Physikalisches Kolloquium

May 9, 2023 at 4:15 p.m. in HS KPH

Prof. Dr. Hans Jockers
Institut für Physik

Prof. Dr. Concettina Sfienti
Institut für Kernphysik

Zero- and ultralow nuclear magnetic resonance Novel Swiss army knife to physics, chemistry, and biology
Dr. Szymon Pustelny (University of Krakau)

Thanks to its strong immunity to environmental perturbations, for many decades, molecular nuclear systems have found extensive applications in science, technology, and medicine. One of the techniques exploring these nuclear-spin systems is the technique of nuclear magnetic resonance (NMR). While typically performed under very strong magnetic fields (>1 T), recent advances in hyperpolarization methods and magnetometric techniques have led to the emergence of a technique of zero- and ultralow-field (ZULF) NMR. Operation under such unique conditions, with simple, small, and cost-efficient experimental systems, has opened up new avenues for ultraprecise spectroscopy and relaxometry, allowing for interesting applications in chemistry and biology.

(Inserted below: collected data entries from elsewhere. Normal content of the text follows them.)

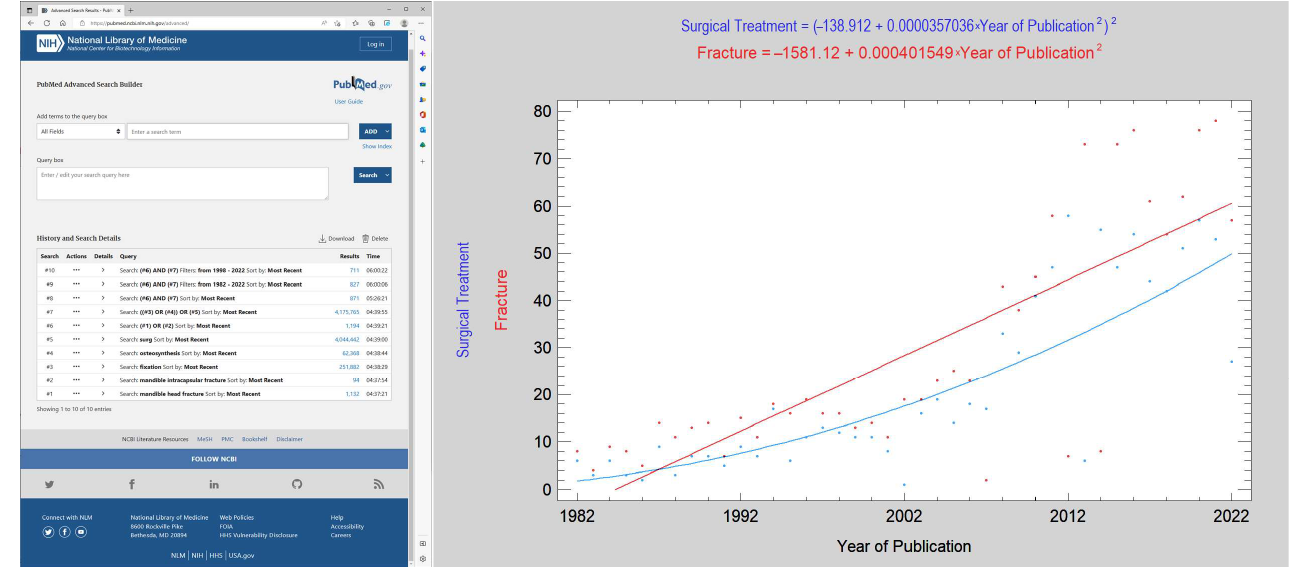
Figure 8. Annual number of publications on fractures of the mandibular head (Fracture) and surgical treatment of fractures of the mandibular head (Surgical Treatment). An attempt to explain the increasing incidence of mandibular head fracture diagnosis. The panel on the left shows how publications on mandibular head fractures and surgical treatment were sought. It seems that the possibilities of surgical treatment of these fractures have a greater ability to diagnose them.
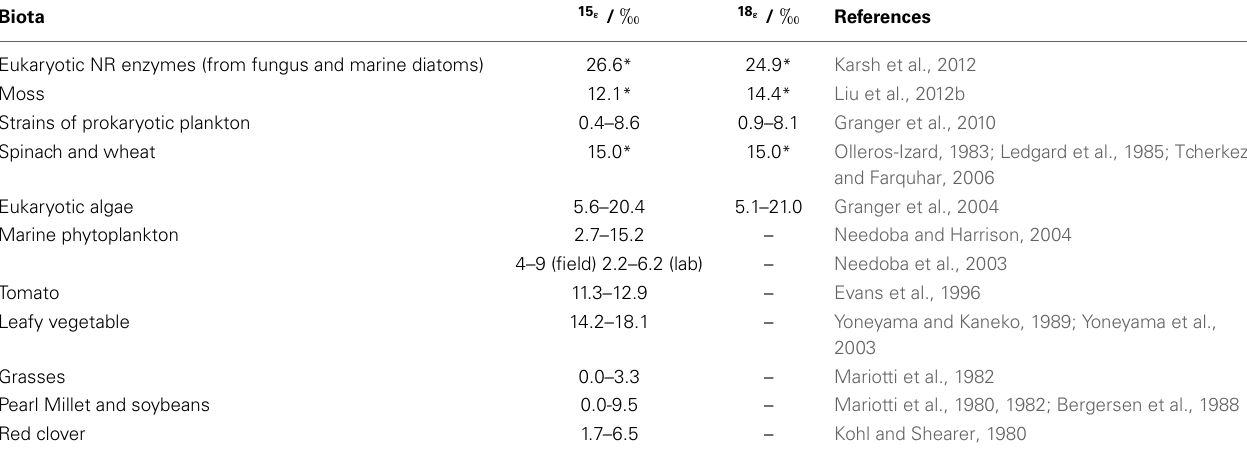
reduction ( * ) or net NO − 3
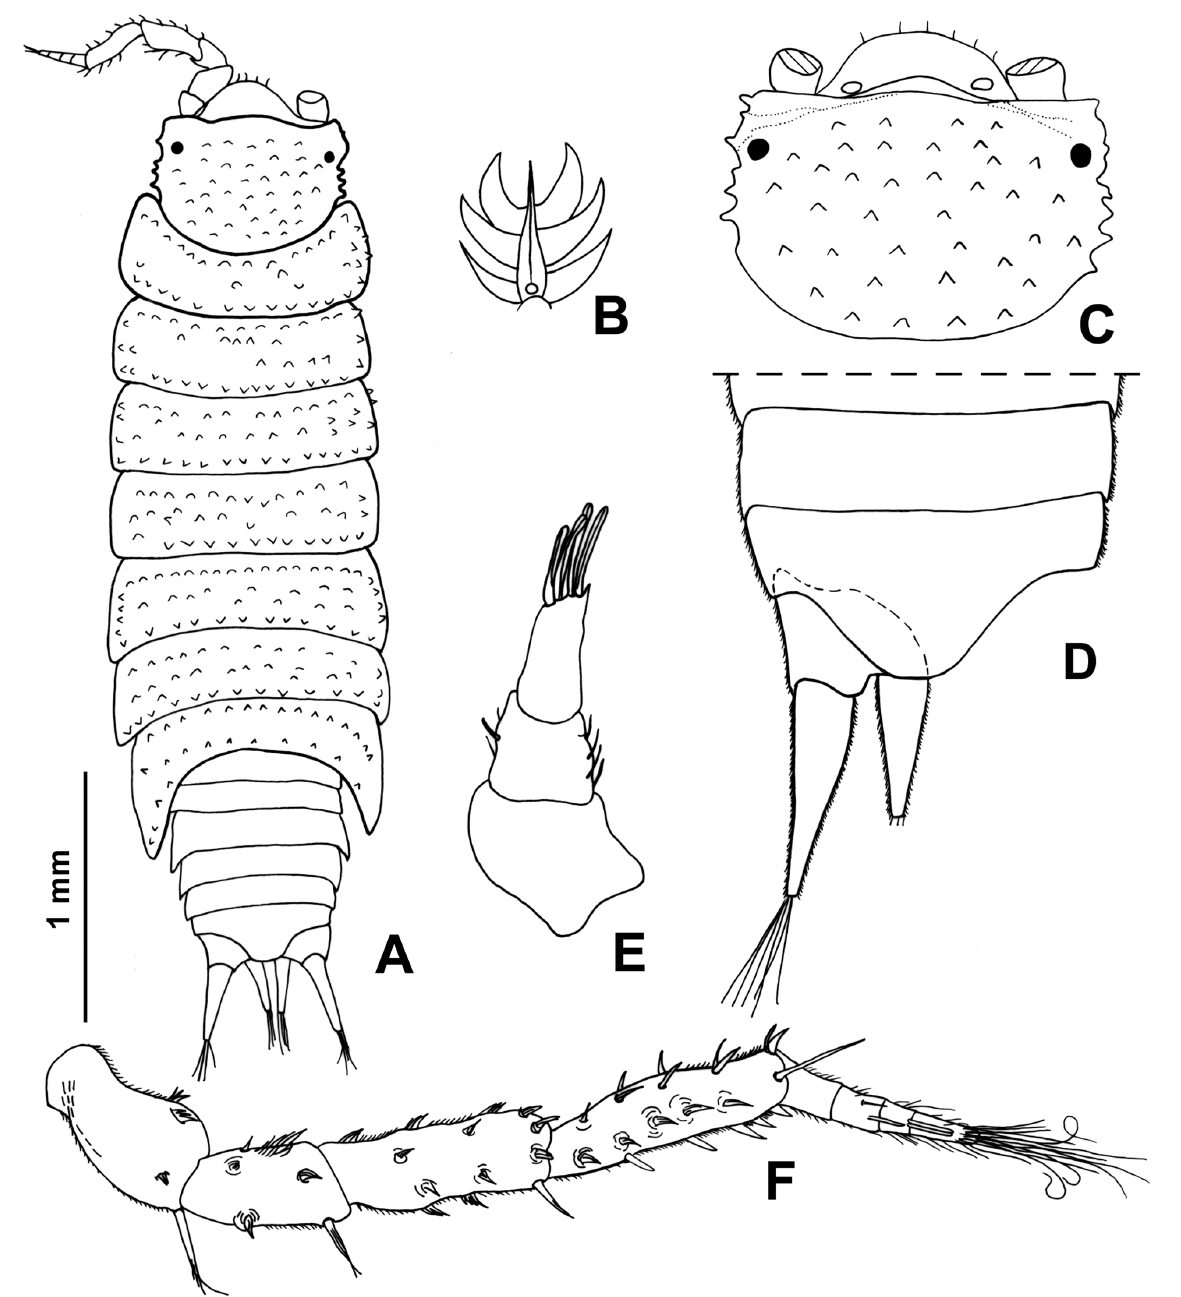
Fig. 18. Miktoniscus longispina Reboleira & Taiti sp. nov. from Gruta dos Bolhos, Cesaredas Plateau. — Paratype, ♀. A . Specimen in dorsal view. — Paratype, ♂. B . Dorsal scale-seta. C . Cephalon in dorsal view. D . Pleonite 5, telson and left uropod. E . Antennula. F .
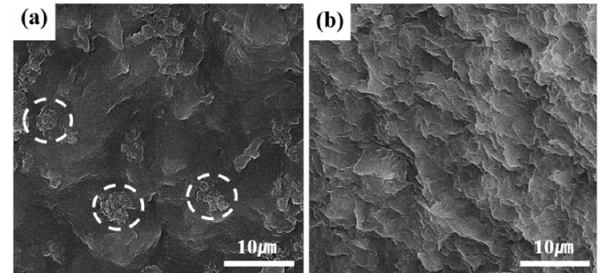
Figure 5. Scanning electron microscopy images for the inside of the dried alginate bead encapsulating ( a ) FKC + LDH and ( b ) FKC + KA mixture. The dashed circles indicated the location of the FKC + LDH agglomerates. To trace the FKC inside the alginate bead, the cells were labelled with FITC. In order to check that this FITC-FKC could be utilized in the quantification of FKC, the relationship between the FKC concentration and fluorescence intensity was fitted into a linear equation.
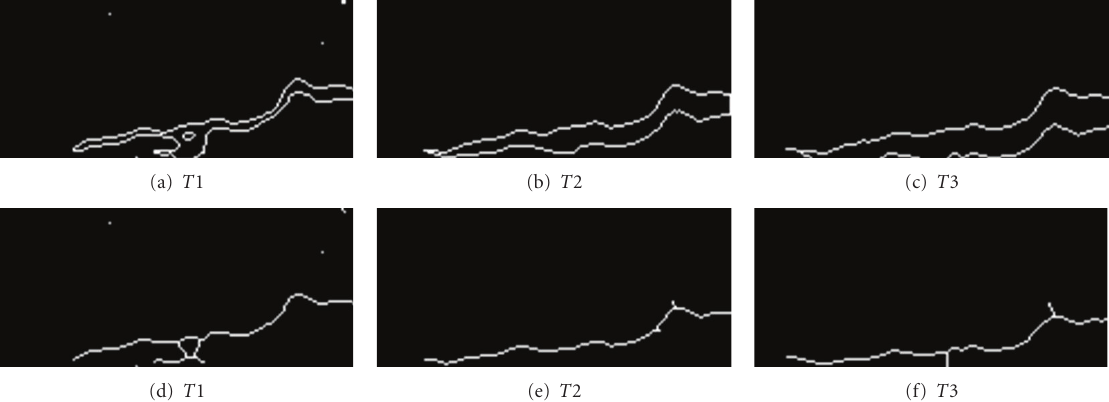
Figure 14: (a)–(c) Boundaries of detected cracks at di ff erent times; (d)–(f) extracted centerlines of detected cracks by morphological skeltonization.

In physics, ZULF NMR was used for the engineering of long-lived (tens of seconds) nuclear states and the searches for physics beyond the Standard Model. Despite these applications, however, the technique is still at its early stage and many applications will be developed in future.
During the colloquium, the fundamentals and distinctive features of ZULF NMR will be presented and some of its applications will be highlighted.